> _DOCUMENT PASSAGE_:

Khandro Déchen is a uniquely gifted thangka painter and thangka painting teacher who is recognised as having an extraordinary capacity for giving life to the images of the Aro gTér lineage Lamas. She paints the major references for practice within the Confederate Sanghas of Aro, and provides paintings and line drawings for Aro publications. Her thangkas and line drawings can be seen on the Aro website. Her life’s work is dedicated to painting the entire Aro gTér cycle of one hundred and eleven awareness-beings, and disciples train as thangka painters under her direct supervision. She regards awareness-imagery as her major means of teaching and influence.
Khandro Déchen extends her rôle as a thangka painter into the dimension of sacred movement through the performance of gar ’cham (sGar ’chams – Tantric dance). The performance of Aro gar ’cham is also a means through which she teaches and gives transmission.
Khandro Déchen is revered as an example of what it is to ‘live the view’, and Ngak’chang Rinpoche regards her as his most important teacher in this respect. She inspires people through her radiance and surprising simplicity rather than through giving formal public teachings. When accompanying Ngak’chang Rinpoche on teaching events, Khandro Déchen’s style is to make sporadic interjections rather than to give discourses – she prefers to speak personally with individuals rather than to address groups, and teaches primarily through ‘personality-display’. She is known for her mirror-transmission which can only be given by female Lamas of the Aro gTér lineage.

> _RECORDS PROVIDED_:
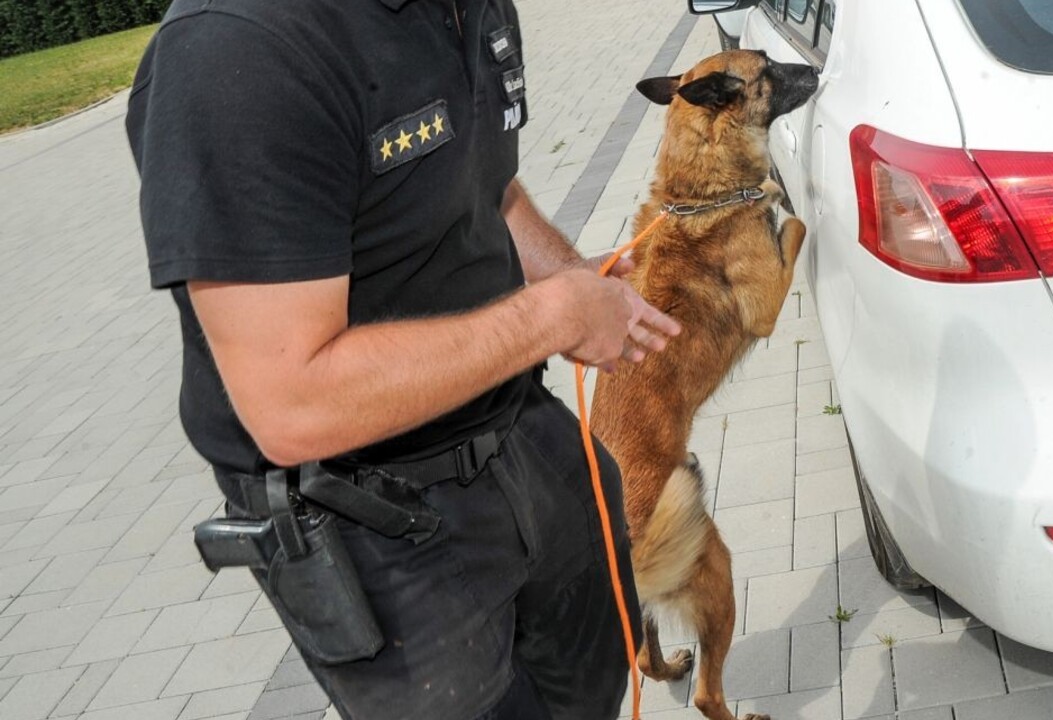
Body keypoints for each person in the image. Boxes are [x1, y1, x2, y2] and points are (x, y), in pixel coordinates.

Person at [125, 1, 681, 718]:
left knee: (595, 678)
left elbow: (481, 181)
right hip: (371, 515)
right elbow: (294, 402)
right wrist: (552, 318)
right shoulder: (236, 52)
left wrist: (573, 278)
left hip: (517, 429)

> _YOUR TASK_: Continue the biographical passage on Khandro Déchen from its final sentence.

> _ANSWER BOX_:
Khandro Déchen Tsédrüp Rolpa’i Yeshé is the living poetry of spacious wonderment and dynamic vastness. Simply to sit with her, to be in the vajra ambiance of her ease, is not only great joy but also the potency of mysterious transmission. In the sublime Vajrayana tradition the possibility inherent in the presence of the dakini is the richest form of blessing. I have sat at the feet of Khandro Déchen and count myself lucky to have had such a possibility. I have received transmission from Khandro Déchen and felt as if the whole history of inner and secret Tantra was vividly alive as space and liquid vibrancy pouring from some paradoxical dimension of immediacy and impossible distance. To watch the motion of her gÇod drum, to feel the dignity and power of her demeanour, to encounter the naked electricity of the four empowerments from her, both in formal transmission and casual moments, has, for me, been to enter, face to face, the living presence of the great female masters of Nyingma lineage history. So long as living women, nirmanakaya dakinis, like Khandro Déchen continue to offer their blessings, the lineage of the ancient teachings will survive without flaw.
She has recently completed the writing of a book with Ngak’chang Rinpoche on vajra-romance, entitled ‘Entering the Heart of the Sun and Moon’ (Aro Books, 2009). This book is a commentary on Aro Lingma’s Khandro Pawo Nyi-da Mélong Gyüd’ – the mirror which reflects the sun and moon of the khandros and pawos.